** Saved entries **
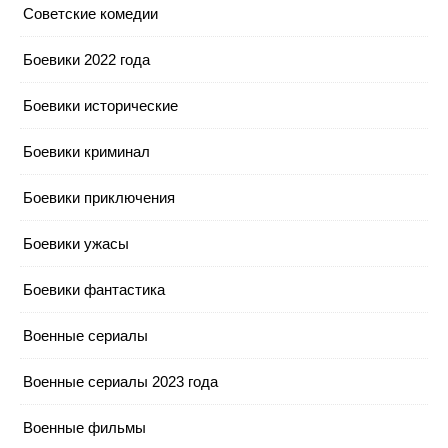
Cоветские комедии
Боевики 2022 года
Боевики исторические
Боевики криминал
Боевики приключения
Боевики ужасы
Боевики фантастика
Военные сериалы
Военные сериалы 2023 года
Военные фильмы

---

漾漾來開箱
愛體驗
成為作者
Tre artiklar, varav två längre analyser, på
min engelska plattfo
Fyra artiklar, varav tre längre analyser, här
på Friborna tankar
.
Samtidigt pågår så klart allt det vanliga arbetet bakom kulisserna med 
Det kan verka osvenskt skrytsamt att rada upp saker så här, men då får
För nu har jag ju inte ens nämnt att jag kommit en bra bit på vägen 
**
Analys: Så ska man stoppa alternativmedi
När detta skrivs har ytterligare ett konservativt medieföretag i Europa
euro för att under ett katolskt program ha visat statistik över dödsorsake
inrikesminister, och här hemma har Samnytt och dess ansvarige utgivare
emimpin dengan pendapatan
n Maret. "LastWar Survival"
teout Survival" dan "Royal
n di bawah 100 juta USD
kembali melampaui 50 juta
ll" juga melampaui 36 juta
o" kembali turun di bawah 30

** What you are asked to do **
Return every line of the material from the one containing "Cоветские комедии" down to the one containing "Военные фильмы", including both, and reproduce each line without any change.

** Your response **
Cоветские комедии
Боевики 2022 года
Боевики исторические
Боевики криминал
Боевики приключения
Боевики ужасы
Боевики фантастика
Военные сериалы
Военные сериалы 2023 года
Военные фильмы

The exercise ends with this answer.